Nice surprise package in the office this morning - my copy of David Weinberger's new book, Everything Is Miscellaneous, just arrived.

Obviously, I haven't had the time to give it much more than a cursory glance so far, but I have a couple of tiny, immediate observations:

1. The publisher's letter included in the package opens with: "Dear Michael, We have made a mess." I thought, at first, that this was a reference to the fact that a bunch of the complimentary copies they'd shipped out had somehow gone missing in transit, but it's actually a segue into their blurb for the book: "We have made a mess. In the past, everything had its place -- its one category or shelf..." Accidentally appropriate.

2. I think I may have described in the past one of my rather unusual talents ("quirks" might be a better word). When I look at a page of text, if there's a single typo or spelling error, it seems to jump out at me before I've even read the page.

My eye is magnetically drawn to mistakes on the page - in anything but my own writing, anyway.
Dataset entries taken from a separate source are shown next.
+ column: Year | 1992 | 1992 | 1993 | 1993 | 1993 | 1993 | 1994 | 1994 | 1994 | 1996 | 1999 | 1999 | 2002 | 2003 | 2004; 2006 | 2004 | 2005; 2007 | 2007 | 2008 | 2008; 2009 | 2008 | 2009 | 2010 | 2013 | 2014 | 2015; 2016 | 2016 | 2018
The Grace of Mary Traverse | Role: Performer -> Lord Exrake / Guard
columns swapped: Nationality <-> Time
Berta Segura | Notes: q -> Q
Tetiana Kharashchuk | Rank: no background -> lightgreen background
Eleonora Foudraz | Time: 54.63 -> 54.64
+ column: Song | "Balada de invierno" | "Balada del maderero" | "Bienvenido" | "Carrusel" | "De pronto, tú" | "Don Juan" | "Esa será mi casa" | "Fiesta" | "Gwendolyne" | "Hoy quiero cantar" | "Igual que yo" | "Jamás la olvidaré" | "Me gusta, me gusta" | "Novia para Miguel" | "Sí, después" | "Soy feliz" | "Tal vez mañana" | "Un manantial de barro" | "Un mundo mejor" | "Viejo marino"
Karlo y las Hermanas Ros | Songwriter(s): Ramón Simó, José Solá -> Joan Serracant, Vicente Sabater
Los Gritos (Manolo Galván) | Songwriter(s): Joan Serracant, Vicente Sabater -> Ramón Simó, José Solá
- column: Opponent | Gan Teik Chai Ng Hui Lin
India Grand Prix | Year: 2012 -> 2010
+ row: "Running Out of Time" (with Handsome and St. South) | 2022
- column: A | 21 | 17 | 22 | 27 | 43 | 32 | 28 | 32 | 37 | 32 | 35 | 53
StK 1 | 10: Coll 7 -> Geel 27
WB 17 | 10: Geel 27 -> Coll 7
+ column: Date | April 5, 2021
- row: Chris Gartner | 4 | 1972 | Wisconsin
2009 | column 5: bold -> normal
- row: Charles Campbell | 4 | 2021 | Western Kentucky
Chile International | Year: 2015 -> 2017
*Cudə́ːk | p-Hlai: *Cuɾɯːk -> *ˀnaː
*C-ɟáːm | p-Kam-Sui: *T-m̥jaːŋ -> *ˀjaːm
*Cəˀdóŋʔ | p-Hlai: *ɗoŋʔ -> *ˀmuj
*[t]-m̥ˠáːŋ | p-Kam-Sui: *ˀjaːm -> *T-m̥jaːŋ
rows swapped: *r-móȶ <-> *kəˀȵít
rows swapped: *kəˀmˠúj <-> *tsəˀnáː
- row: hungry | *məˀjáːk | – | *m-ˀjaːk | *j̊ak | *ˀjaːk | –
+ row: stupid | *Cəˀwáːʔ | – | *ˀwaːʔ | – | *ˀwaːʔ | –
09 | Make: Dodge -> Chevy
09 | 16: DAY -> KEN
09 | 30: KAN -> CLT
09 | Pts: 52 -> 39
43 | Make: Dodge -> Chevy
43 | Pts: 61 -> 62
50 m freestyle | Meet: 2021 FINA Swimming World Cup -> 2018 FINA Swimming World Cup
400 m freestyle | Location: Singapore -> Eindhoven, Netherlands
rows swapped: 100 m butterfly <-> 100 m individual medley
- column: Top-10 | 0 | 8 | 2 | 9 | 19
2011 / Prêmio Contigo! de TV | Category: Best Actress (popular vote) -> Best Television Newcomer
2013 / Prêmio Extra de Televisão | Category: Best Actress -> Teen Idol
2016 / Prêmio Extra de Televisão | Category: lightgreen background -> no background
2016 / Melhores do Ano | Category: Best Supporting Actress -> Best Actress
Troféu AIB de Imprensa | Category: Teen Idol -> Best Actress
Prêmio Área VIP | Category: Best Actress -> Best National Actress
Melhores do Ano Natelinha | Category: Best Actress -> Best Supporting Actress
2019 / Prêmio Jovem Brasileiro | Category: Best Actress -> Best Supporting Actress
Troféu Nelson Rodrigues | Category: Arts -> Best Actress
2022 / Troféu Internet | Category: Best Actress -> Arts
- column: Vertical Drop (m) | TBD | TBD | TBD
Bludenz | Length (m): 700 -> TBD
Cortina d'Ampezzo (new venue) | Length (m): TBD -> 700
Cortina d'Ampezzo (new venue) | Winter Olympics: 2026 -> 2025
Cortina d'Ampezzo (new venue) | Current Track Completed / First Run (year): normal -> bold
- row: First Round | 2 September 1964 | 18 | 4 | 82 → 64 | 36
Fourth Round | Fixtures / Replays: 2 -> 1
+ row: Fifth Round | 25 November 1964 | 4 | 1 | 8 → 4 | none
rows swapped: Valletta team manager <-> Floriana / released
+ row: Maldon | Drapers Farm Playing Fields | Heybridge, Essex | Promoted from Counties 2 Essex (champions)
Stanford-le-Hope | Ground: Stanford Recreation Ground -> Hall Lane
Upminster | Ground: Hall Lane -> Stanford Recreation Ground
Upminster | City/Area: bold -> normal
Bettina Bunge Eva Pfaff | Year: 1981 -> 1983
I always manage to miss my own typos, even if I read the page five times over.

It's a rather strange little skill, if that's even the correct word for it. I've often thought I could always get a gig as a proof-reader, if all else fell through. Back when we were doing the IPO, in rooms full of bankers, accountants and lawyers, I always seemed to be the first to spot the rounding errors and data entry cockups in the columns of numbers. I completely suck at number-crunching, but the errors on a page just sing to me.

So I slide David's book out of the padded envelope and the very first thing I see on the back of the book is this quotation from Jimmy Wales:

"Just when I thought I understood the world, David Wei nberger turns it upside down..."

The cover design is all shiny and lovely, and they've done something very clever with the printing, giving the text on the front and spine an almost 3D quality. Shame to find this silly and utterly trivial little glitch on the back.

Pointing this out, btw, is in no way a reflection on the book at all. It's an incredibly trivial and picky thing to draw attention to; says more about my curious typo-sensing radar ability than the quality of the fine tome I hold in my hands.